→ **TASK DESCRIPTION**:
Each line of the listing that includes "multiple" should be reported.

→ **RECORDS**:
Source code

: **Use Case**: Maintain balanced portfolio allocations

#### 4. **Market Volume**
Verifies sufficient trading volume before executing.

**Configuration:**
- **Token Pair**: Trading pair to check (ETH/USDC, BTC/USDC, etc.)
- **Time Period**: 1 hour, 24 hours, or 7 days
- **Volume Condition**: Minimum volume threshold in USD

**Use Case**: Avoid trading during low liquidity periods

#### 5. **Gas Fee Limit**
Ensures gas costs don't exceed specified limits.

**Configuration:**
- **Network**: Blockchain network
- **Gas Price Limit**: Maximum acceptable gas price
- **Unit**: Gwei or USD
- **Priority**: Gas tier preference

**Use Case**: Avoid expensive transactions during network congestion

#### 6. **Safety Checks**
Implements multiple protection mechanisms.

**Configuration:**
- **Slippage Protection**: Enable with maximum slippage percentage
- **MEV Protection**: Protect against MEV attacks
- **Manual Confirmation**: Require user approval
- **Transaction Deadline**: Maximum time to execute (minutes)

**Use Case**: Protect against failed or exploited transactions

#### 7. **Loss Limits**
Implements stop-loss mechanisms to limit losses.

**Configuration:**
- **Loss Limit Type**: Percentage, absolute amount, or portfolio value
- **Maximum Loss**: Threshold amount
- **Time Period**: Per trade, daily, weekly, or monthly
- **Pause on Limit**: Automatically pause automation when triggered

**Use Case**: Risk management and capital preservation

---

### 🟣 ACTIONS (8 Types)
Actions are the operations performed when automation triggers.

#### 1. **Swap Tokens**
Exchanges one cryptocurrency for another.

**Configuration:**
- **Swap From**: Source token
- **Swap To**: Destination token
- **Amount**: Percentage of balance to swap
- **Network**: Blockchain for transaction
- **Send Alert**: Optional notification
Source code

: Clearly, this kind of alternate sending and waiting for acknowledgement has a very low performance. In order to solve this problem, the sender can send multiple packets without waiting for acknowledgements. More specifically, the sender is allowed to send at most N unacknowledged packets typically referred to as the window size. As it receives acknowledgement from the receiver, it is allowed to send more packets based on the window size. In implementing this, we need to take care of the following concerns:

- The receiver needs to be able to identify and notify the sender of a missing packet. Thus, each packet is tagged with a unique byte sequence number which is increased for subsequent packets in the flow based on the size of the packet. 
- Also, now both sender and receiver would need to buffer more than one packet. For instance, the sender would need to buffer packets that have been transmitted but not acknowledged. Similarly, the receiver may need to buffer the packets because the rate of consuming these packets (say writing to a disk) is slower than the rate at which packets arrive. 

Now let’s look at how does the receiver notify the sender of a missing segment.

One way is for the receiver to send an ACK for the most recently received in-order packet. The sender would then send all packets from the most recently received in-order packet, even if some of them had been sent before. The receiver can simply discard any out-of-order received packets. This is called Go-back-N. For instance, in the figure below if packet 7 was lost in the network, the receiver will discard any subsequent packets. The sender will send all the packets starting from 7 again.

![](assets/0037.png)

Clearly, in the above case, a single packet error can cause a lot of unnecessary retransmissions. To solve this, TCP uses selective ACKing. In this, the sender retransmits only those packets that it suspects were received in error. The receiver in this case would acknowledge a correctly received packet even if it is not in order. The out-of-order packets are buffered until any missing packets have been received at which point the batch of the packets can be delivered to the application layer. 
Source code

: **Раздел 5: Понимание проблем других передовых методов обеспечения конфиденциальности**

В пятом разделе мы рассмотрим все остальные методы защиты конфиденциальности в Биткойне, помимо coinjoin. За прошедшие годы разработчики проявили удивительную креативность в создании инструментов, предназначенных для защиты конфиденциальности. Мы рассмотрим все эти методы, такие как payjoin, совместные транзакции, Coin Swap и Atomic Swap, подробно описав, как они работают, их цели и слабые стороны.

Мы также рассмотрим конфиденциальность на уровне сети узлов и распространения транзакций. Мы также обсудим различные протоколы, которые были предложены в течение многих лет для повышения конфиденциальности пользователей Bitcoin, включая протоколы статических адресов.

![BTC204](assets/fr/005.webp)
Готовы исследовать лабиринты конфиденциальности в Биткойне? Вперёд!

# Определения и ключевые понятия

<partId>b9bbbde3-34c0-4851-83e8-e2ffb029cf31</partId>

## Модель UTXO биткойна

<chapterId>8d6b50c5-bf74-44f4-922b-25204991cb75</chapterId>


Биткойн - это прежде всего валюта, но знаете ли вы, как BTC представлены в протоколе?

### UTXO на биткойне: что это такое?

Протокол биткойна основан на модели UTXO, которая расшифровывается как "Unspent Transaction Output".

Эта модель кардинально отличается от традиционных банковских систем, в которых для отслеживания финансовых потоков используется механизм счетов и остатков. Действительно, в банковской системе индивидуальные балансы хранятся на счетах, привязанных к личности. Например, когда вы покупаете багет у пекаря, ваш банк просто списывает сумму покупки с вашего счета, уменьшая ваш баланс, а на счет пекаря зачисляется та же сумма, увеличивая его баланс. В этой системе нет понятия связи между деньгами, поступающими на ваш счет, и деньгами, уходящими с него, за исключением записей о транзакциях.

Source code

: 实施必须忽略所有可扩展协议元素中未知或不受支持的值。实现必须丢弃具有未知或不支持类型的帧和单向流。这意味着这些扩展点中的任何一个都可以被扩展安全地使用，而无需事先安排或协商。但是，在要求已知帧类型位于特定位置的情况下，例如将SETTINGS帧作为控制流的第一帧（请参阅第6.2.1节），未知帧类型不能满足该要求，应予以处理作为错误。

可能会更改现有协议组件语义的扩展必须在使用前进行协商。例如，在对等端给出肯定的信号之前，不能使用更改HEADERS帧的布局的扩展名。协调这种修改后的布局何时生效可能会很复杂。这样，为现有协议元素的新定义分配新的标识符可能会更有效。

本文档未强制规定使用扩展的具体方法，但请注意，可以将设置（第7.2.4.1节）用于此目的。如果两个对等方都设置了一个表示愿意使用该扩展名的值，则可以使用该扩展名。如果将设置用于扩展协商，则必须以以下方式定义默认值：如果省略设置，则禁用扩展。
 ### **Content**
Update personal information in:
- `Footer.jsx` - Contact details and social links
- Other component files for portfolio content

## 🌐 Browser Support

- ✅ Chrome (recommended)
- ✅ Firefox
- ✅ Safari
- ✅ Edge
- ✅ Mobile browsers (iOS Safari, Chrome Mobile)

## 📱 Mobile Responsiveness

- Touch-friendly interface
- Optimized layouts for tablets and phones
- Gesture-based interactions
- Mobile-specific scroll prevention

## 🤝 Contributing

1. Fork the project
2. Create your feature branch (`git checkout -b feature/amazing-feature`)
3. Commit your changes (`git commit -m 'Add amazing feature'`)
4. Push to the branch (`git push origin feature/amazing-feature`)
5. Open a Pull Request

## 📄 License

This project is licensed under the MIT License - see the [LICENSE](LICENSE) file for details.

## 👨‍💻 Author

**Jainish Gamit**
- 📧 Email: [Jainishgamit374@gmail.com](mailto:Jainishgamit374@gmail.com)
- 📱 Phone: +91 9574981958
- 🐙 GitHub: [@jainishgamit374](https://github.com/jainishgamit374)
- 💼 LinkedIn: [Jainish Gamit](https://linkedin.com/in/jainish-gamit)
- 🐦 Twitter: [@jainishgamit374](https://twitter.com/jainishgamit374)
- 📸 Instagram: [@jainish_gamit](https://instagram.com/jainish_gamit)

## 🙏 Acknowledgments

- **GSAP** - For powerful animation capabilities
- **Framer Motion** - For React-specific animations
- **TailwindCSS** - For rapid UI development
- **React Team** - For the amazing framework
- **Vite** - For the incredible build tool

→ **WRITTEN RESPONSE**:
Implements multiple protection mechanisms.
: Clearly, this kind of alternate sending and waiting for acknowledgement has a very low performance. In order to solve this problem, the sender can send multiple packets without waiting for acknowledgements. More specifically, the sender is allowed to send at most N unacknowledged packets typically referred to as the window size. As it receives acknowledgement from the receiver, it is allowed to send more packets based on the window size. In implementing this, we need to take care of the following concerns:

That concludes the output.